Les comités exécutifs des ARS sont composés pour un tiers de personnes issues des corps de contrôle et la totalité des délégués départementaux y siègent.
Il m'est arrivé de dire qu'en cas de crise sanitaire, les préfets prenaient la main de fait sur la gestion de crise. L'article L. 1435-1 du code de la santé publique dispose, dans son alinéa 5, que le préfet peut placer les services de l'ARS sous son autorité quand une crise sanitaire entraîne un risque de trouble à l'ordre public. Cela peut être le cas d'un attentat ou d'une guerre bactériologique, mais ce n'est pas forcément le cas d'une épidémie. Le secrétaire général de la défense et de la sécurité nationale, le préfet Bouillon, qui fait autorité, s'est exprimé devant la mission pour faire part de ses doutes sur la prise en main de la crise par les préfets, alors que ceux-ci n'ont pratiquement plus aucune compétence en matière de santé et qu'ils ne connaissent aucun des interlocuteurs, en dehors peut-être du directeur du SAMU. Il a ajouté que la collaboration avait bien fonctionné et que les préfets ne voulaient pas s'en occuper ; ces derniers me l'ont d'ailleurs tous confirmé. Nous avons fortement impliqué les préfets dans le pilotage des centres de vaccination aux côtés des ARS. Les préfets comme les directeurs généraux des ARS ont fait un très gros travail, mais le leadership en matière de politique vaccinale est assuré par les ARS et ce sont elles qui sont comptables de notre bilan.

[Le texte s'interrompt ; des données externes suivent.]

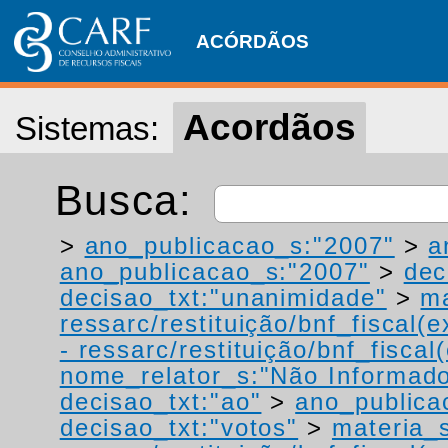
ACÓRDÃOS
Acordãos
Sistemas:
Busca:
>
ano_publicacao_s:"2007"
>
a
ano_publicacao_s:"2007"
>
dec
decisao_txt:"unanimidade"
>
ma
ressarc/restituição/bnf_fiscal(ex
- ressarc/restituição/bnf_fiscal(
nome_relator_s:"Não Informad
decisao_txt:"ao"
>
ano_publica
decisao_txt:"votos"
>
materia_s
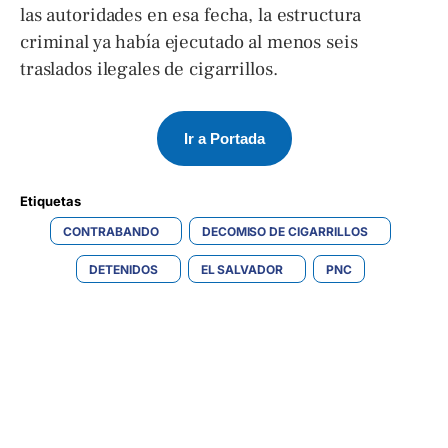
las autoridades en esa fecha, la estructura
criminal ya había ejecutado al menos seis
traslados ilegales de cigarrillos.
Ir a Portada
Etiquetas 
CONTRABANDO
DECOMISO DE CIGARRILLOS
DETENIDOS
EL SALVADOR
PNC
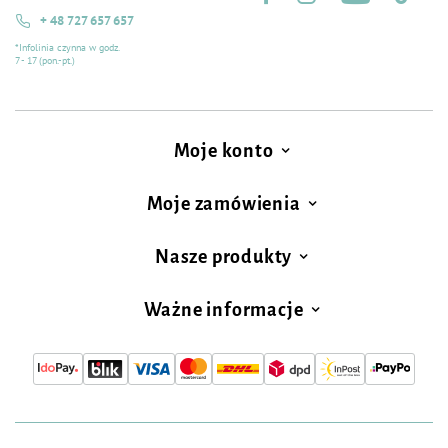
+ 48 727 657 657
*Infolinia czynna w godz.
7 - 17 (pon.-pt.)
Moje konto
Moje zamówienia
Nasze produkty
Ważne informacje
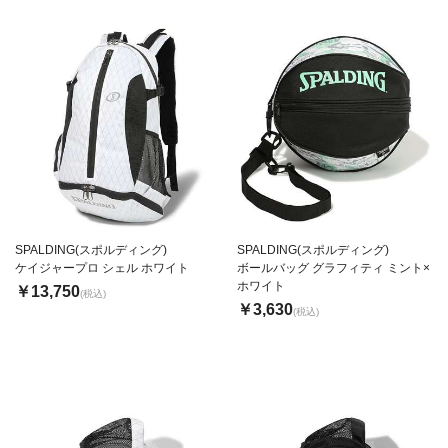
SPALDING(スポルディング)
SPALDING(スポルディング)
ケイジャープロ シェル ホワイト
ボールバッグ グラフィティ ミント×
ホワイト
￥13,750
(税込)
￥3,630
(税込)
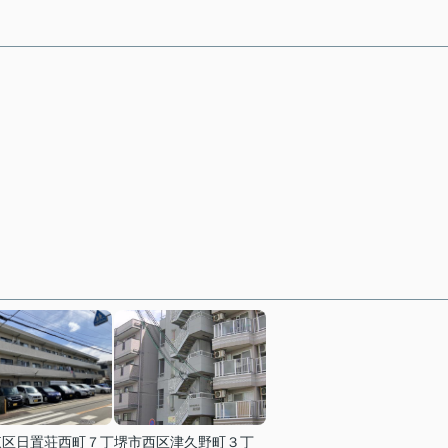
東区日置荘西町７丁
堺市西区津久野町３丁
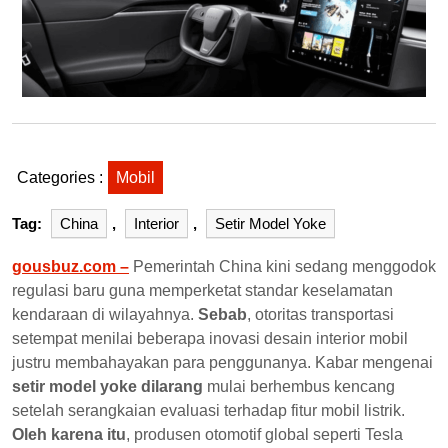
Categories :
Mobil
Tag:
China
,
Interior
,
Setir Model Yoke
gousbuz.com –
Pemerintah China kini sedang menggodok
regulasi baru guna memperketat standar keselamatan
kendaraan di wilayahnya.
Sebab
, otoritas transportasi
setempat menilai beberapa inovasi desain interior mobil
justru membahayakan para penggunanya. Kabar mengenai
setir model yoke dilarang
mulai berhembus kencang
setelah serangkaian evaluasi terhadap fitur mobil listrik.
Oleh karena itu
, produsen otomotif global seperti Tesla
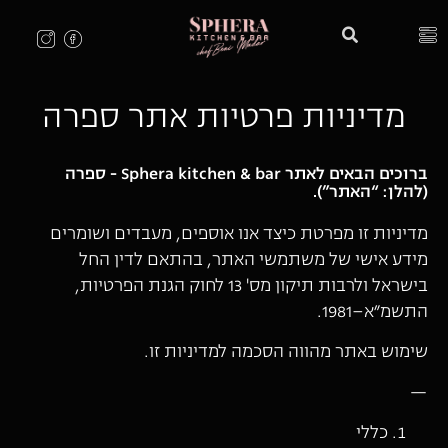
מדיניות פרטיות אתר ספרה
ברוכים הבאים לאתר Sphera kitchen & bar - ספרה
(להלן: “האתר”).
מדיניות זו מפרטת כיצד אנו אוספים, מעבדים ושומרים
מידע אישי של משתמשי האתר, בהתאם לדין החל
בישראל ולרבות תיקון מס' 13 לחוק הגנת הפרטיות,
התשמ״א–1981.
שימוש באתר מהווה הסכמה למדיניות זו.
—
כללי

La souplesse des pratiques est un des acquis positifs de cette crise terrible, qui nous a conduits à bazarder tout un tas de règles rigides et de normes qui n'ont pas de sens. La loi visant à améliorer le système de santé par la confiance et la simplification adoptée à l'initiative de Mme Rist a ainsi rendu non opposable aux établissements de santé une partie conséquente du code de la santé publique, ce qui, avant la crise, eût été impensable. Aujourd'hui, nous disons à tous ceux qui se sont formidablement organisés pendant la crise : ce que vous avez réussi à faire, il n'y a pas de raison que vous ne soyez pas capables de le faire en un jour ordinaire. Nous voulons faire davantage confiance et imposer beaucoup moins de rigidité et de lourdeur.
Je mène un combat permanent dans mon ministère, parce que les habitudes de l'administration centrale peuvent revenir rapidement. En voici un exemple. Le régime d'autorisation de certains plateaux techniques m'agaçait profondément comme député et continue à m'agacer comme ministre. Les délais pour obtenir un équipement d'imagerie par résonance magnétique peuvent aller jusqu'à deux mois. Or il peut arriver que, dans une région, le comité ad hoc – la commission spécialisée de l'organisation des soins – valide trois ou quatre projets d'équipement mais que l'ARS ne puisse accorder qu'une seule autorisation dans l'année : comment en est-on arrivé là ? Le législatif comme l'exécutif ont considérablement rigidifié le droit en multipliant les normes, notamment dans le cadre de la maîtrise médicalisée. La gauche comme la droite ont fait le procès de l'hospitalo-centrisme et ont instauré des barrières et des garde-fous pour aller vers davantage de médecine de ville.
De même, le financement de la réanimation fonctionne par autorisations. Un hôpital peut se voir contraint de maintenir dix lits de réanimation et, que ces lits soient occupés par des malades ou non, le coût sera quasiment le même puisque les charges fixes en réanimation représentent 85 % des coûts liés à l'activité du service. Si tous les lits ne sont pas occupés, l'hôpital perdra de l'argent avec la réanimation. Cela a induit des comportements de recours excessif à la réanimation pour des patients qui n'en relevaient pas forcément. Aucun patient n'a été intubé alors qu'il n'en avait pas besoin, mais des facturations ont été faites pour rentabiliser un service de réanimation. Cela n'a pas de sens, surtout dans le cadre d'un dispositif qui fonctionne par autorisation. J'en avais fait le constat dans le cadre d'un rapport que j'ai rédigé en 2015 lorsque j'étais député, et nous sommes en train de changer cela. Nous devons faire évoluer notre référentiel de gouvernance nationale pour tenir davantage compte des réalités de terrain.